WELL STOP CLAPPING YOUR HANDS THEN YOU C**T
 


Hamilton

Well-known member
NSC Patron
Jul 7, 2003
12,506
Brighton
It's a well-intentioned but misguided attempt to make life marginally better for some people (not just immigrants).

Really not worth getting titsy over.

This is what I think. Why slag anyone off that wants to do it? It's not exactly harming anyone. I'm ambivalent to a degree, but I think anything that raises an awareness is not a bad thing.


Sent from my iPhone in a non-Calde world :-(
 


cunning fergus

Well-known member
Jan 18, 2009
4,747
Hate crime has an excuse, the country's going to shit, we'll have a recession where you, your family and the whole country will be affected, but hey get over it! The country lost.

Intolerance has many heads, and the guilty of it have different motives.

Last weeks democratic result has lead to a spike of that there is no doubt, but it's the losers who are most vitriolic and have most to gain from the illusion that those supporting leave are busy building ovens in their back gardens in preparation for the next phase.

In the real world, I can only imagine how threatened old white people must feel around around gangs of angry young people these days given the outpouring of vile abuse about them on Twitter etc.

It's very sad that the losers of the vote can't be tolerant and respect democracy.
 




Was not Was

Loitering with intent
Jul 31, 2003
1,590
Someone told me the safety pin idea was to make immigrants feel welcome?? Why should we? Do other countries go out of their way to make Brits feel welcome if we emigrate?

It's to show people that they are safe, not to say 'welcome'.

Since the vote, racists have been abusing and assaulting immigrants and other people who look/sound different to them, including non-white Brits.

Police report a sharp increase in these assaults. This has now happened to two friends of friends of mine, in separate incidents, and other friends have witnessed such assaults in the past week.

Whether the safety pin thing has any effect is questionable, but you can at least see why people are doing it. It is our friends, family and neighbours under attack and feeling scared.
 


Bob!

Coffee Buyer
Jul 5, 2003
11,144
Can't stand any of it, just like I can't stand celebrities telling me to dig deep and give to Charity and making everyone feel guilty.

And multi- million Tesco asking ME to buy food from them so THEY can give it to the local foodbank!
 


goldstone

Well-known member
Jul 5, 2003
7,128
Whether the safety pin thing has any effect is questionable, but you can at least see why people are doing it.

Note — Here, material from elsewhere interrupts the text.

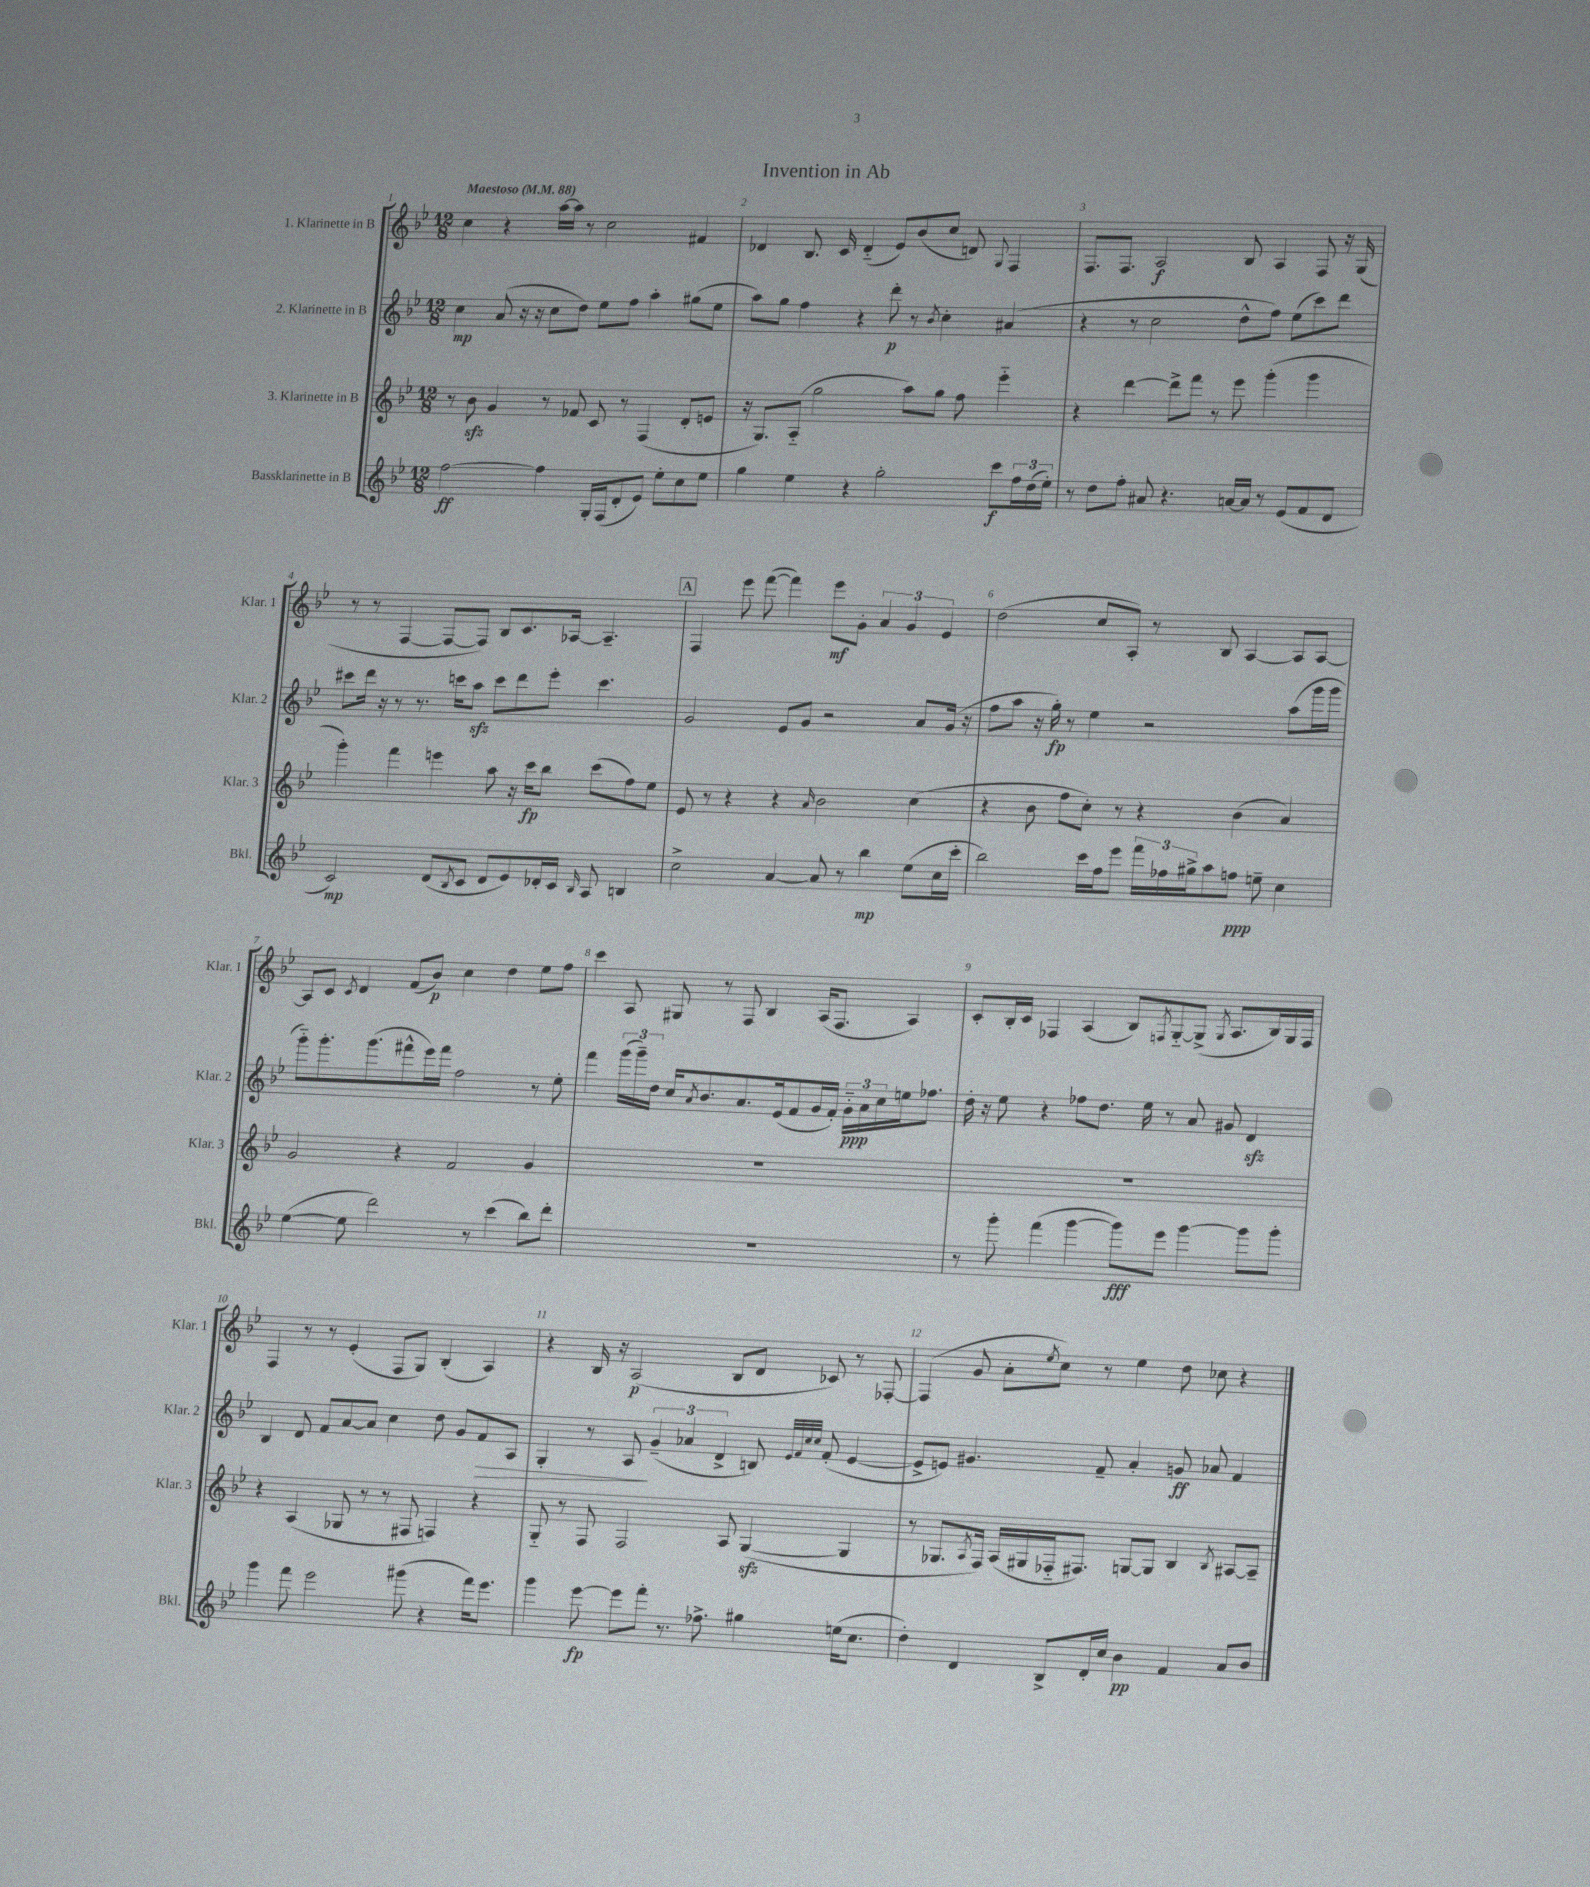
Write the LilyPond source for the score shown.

It is our friends, family and neighbours under attack and feeling scared.

No I can't see why people are wearing them. A completely pointless and "look at me" exercise.
 




D

Deleted member 22389

Guest
And multi- million Tesco asking ME to buy food from them so THEY can give it to the local foodbank!

I give to the RNLI and other charities when I can, I also run a charity website.
 


KingKev

Well-known member
Jun 16, 2011
867
Hove (actually)
It's to show people that they are safe, not to say 'welcome'.

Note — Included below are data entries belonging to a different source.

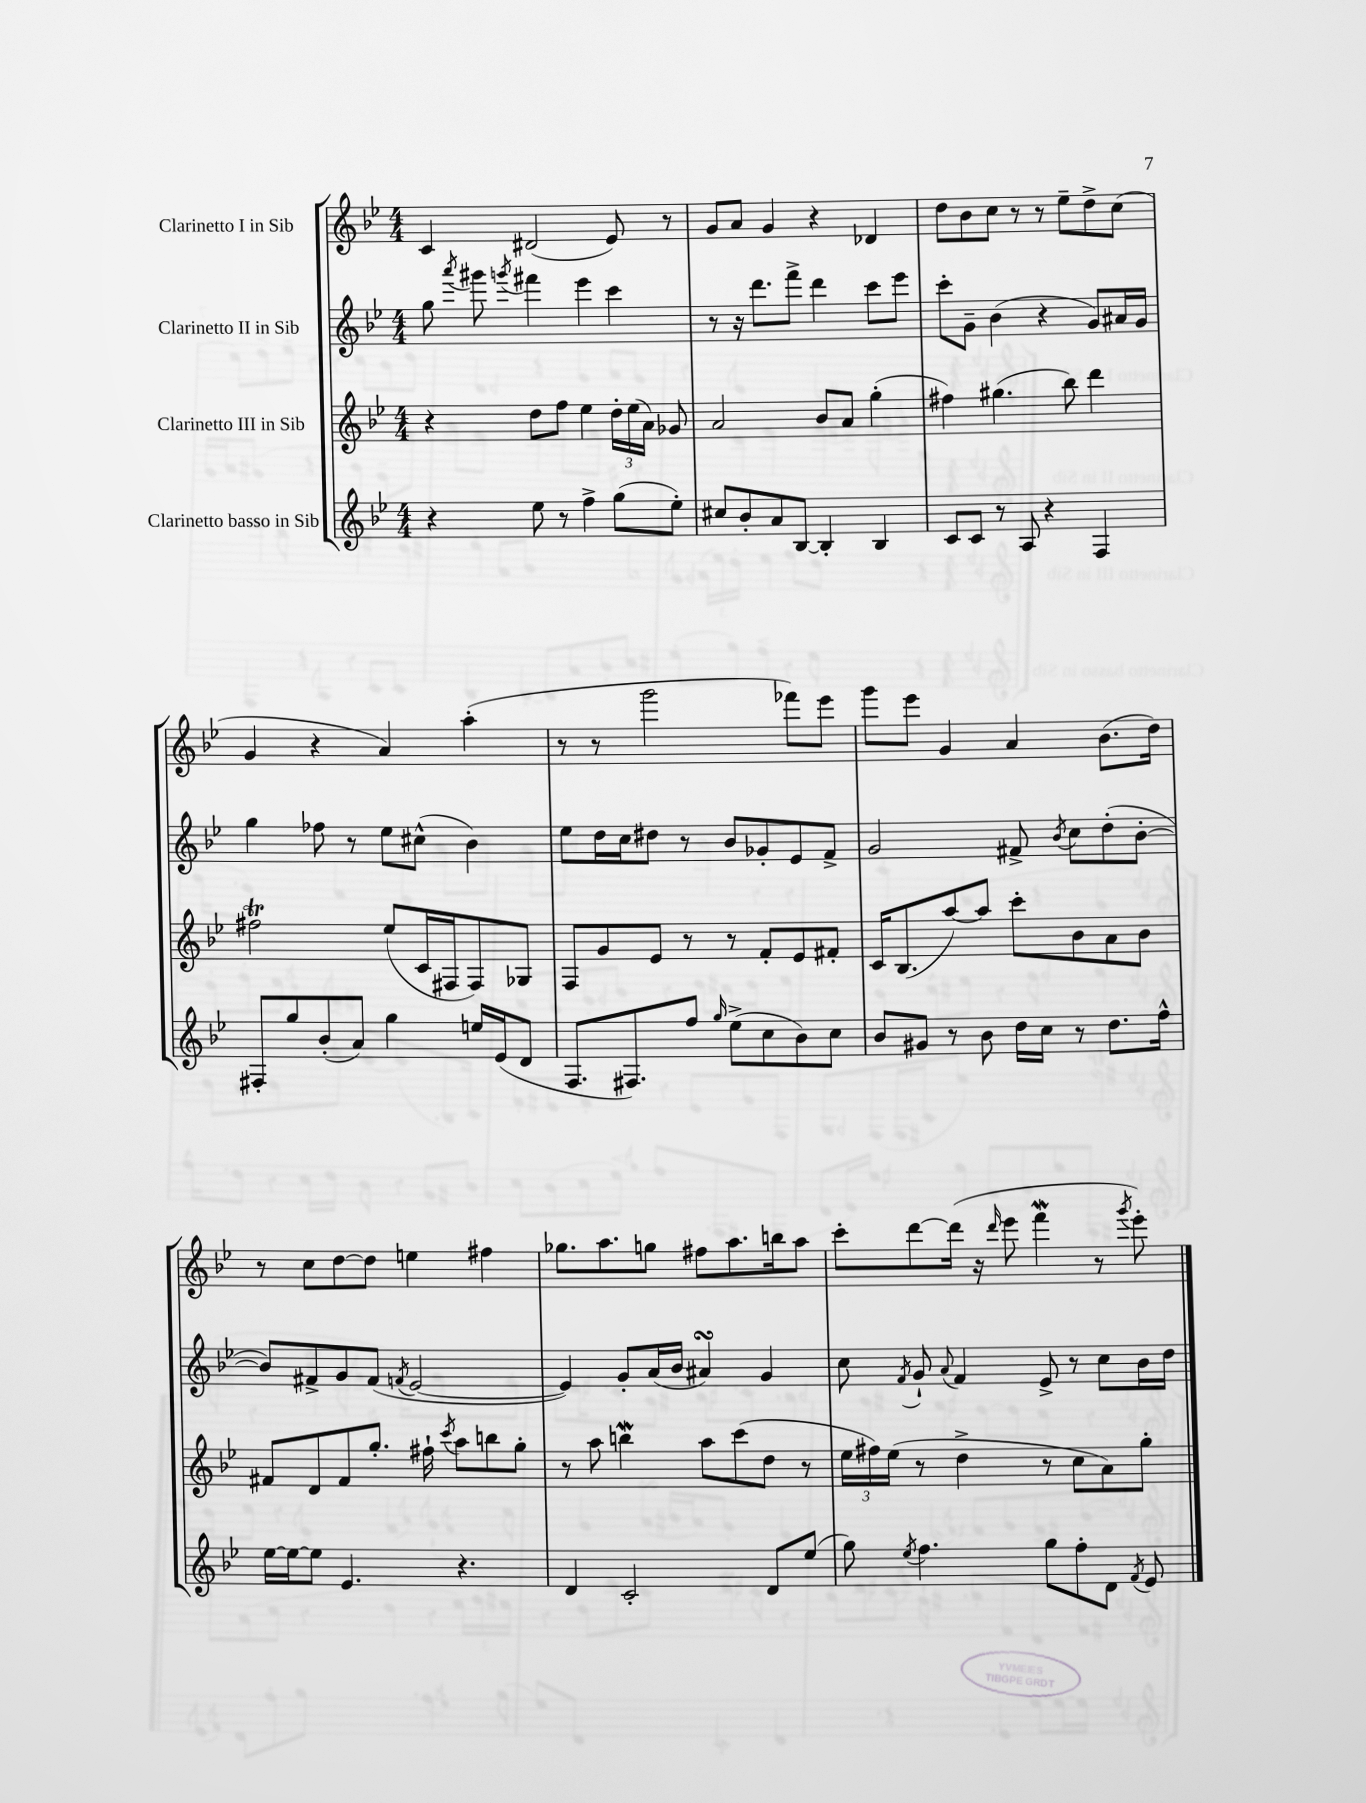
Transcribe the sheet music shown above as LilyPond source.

<<
\new StaffGroup <<
\new Staff = "s0" \with { instrumentName = "Clarinetto I in Sib" } {
    \clef treble \key bes \major \numericTimeSignature \time 4/4
    \autoBeamOff c'4 dis'2( ees'8) r8 |
    g'8[ a'8] g'4 r4 des'4 |
    d''8[ bes'8 c''8] r8 r8 ees''8[-- d''8-> c''8]( |
    g'4 r4 a'4) a''4-.( |
    r8 r8 g'''2 fes'''8[) ees'''8] |
    g'''8[ ees'''8] g'4 a'4 bes'8.[( d''16]) |
    r8 c''8[ d''8~ d''8] e''4 fis''4 |
    ges''8.[ a''8. g''8] fis''8[ a''8. b''16 a''8] |
    c'''8[-. d'''8~ d'''16]( r16 \grace { d'''16 } ees'''8 f'''4\mordent r8 \acciaccatura { g'''8 } ees'''8-.) \bar "|." |
}
\new Staff = "s1" \with { instrumentName = "Clarinetto II in Sib" } {
    \clef treble \key bes \major \numericTimeSignature \time 4/4
    \autoBeamOff g''8 \acciaccatura { a'''8 } gis'''8 \acciaccatura { g'''8 } fis'''4 ees'''4 c'''4 |
    r8 r16 d'''8.[ f'''8]-> d'''4 c'''8[ ees'''8] |
    c'''8[-. g'8]-- bes'4( r4 g'8[) ais'16 g'16] |
    g''4 fes''8 r8 ees''8[ cis''8]-^( bes'4) |
    ees''8[ d''16 c''16 dis''8] r8 bes'8[ ges'8-. ees'8 f'8]-> |
    g'2 fis'8-> \acciaccatura { bes'8 } c''8[ d''8-.( bes'8]~-. |
    bes'8[) fis'8-> g'8 fis'8]( \acciaccatura { f'8 } ees'2~ |
    ees'4) g'8[-. a'16( bes'16] ais'4\turn) g'4 |
    c''8 \acciaccatura { f'8 } g'8-! \appoggiatura { a'8 } f'4 ees'8-> r8 c''8[ bes'16 d''16] \bar "|." |
}
\new Staff = "s2" \with { instrumentName = "Clarinetto III in Sib" } {
    \clef treble \key bes \major \numericTimeSignature \time 4/4
    \autoBeamOff r4 d''8[ f''8] ees''4 \tuplet 3/2 { d''16[-. ees''16( a'16]) } ges'8 |
    a'2 bes'8[ a'8] g''4-.( |
    fis''4) gis''4.( bes''8) d'''4 |
    fis''2\trill ees''8[( c'16 fis16 fis8) ges8] |
    f8[ g'8 ees'8] r8 r8 f'8[-. ees'8 fis'8]-. |
    c'16[ bes8.( a''8~) a''8] c'''8[-. bes'8 a'8 bes'8] |
    fis'8[ d'8 fis'8 g''8.]-. fis''16-! \acciaccatura { c'''8 } a''8[ b''8 g''8]-. |
    r8 a''8 b''4\mordent a''8[ c'''8( d''8] r8 |
    \tuplet 3/2 { ees''16[ fis''16) ees''16]( } r8 d''4-> r8 c''8[ a'8) g''8]-. \bar "|." |
}
\new Staff = "s3" \with { instrumentName = "Clarinetto basso in Sib" } {
    \clef treble \key bes \major \numericTimeSignature \time 4/4
    \autoBeamOff r4 ees''8 r8 f''4-> g''8[( ees''8]-.) |
    cis''8[ bes'8-. a'8 bes8]~ bes4-. bes4 |
    c'8[ c'8] r8 a8 r4 f4 |
    fis8[-. g''8 bes'8-.( a'8]) g''4 e''16[ ees'16( d'8] |
    f8.[ fis8.) f''8] \grace { g''16 } ees''8[->( c''8 bes'8) c''8] |
    bes'8[ gis'8] r8 bes'8 d''16[ c''16] r8 d''8.[ f''16]-^ |
    ees''16[~ ees''16~ ees''8] ees'4. r4. |
    d'4 c'2-. d'8[ ees''8]( |
    g''8) \acciaccatura { ees''8 } f''4. g''8[ f''8-. d'8] \acciaccatura { f'8 } ees'8 \bar "|." |
}
>>
>>
\layout { \context { \Score \remove "Bar_number_engraver" } }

Since the vote, racists have been abusing and assaulting immigrants and other people who look/sound different to them, including non-white Brits.

Police report a sharp increase in these assaults. This has now happened to two friends of friends of mine, in separate incidents, and other friends have witnessed such assaults in the past week.

Whether the safety pin thing has any effect is questionable, but you can at least see why people are doing it. It is our friends, family and neighbours under attack and feeling scared.
So bin the safety pin and stand up to be counted when you see bad things happening. That video on a Manchester tram was sickening; not because of the stupidity of the 3 kids, but because dozens of 'good' people stood there and watched, only piping up the little gits had got off the tram.
The safety pin thing is a way for hand wringing liberals to abdicate personal responsibility. It is bollox unless people are willing to back that up with a personal zero-tolerance approach to rascist/xenophobic/homophobic etc hate crimes and abuse happening around them.
The Aussies got nearer the point with that 'ride with me' campaign - perhaps our approach should be something similar? Let the gits and the bully-cowards know that we will not accept that sort of behaviour in our presence, in our country, in our names.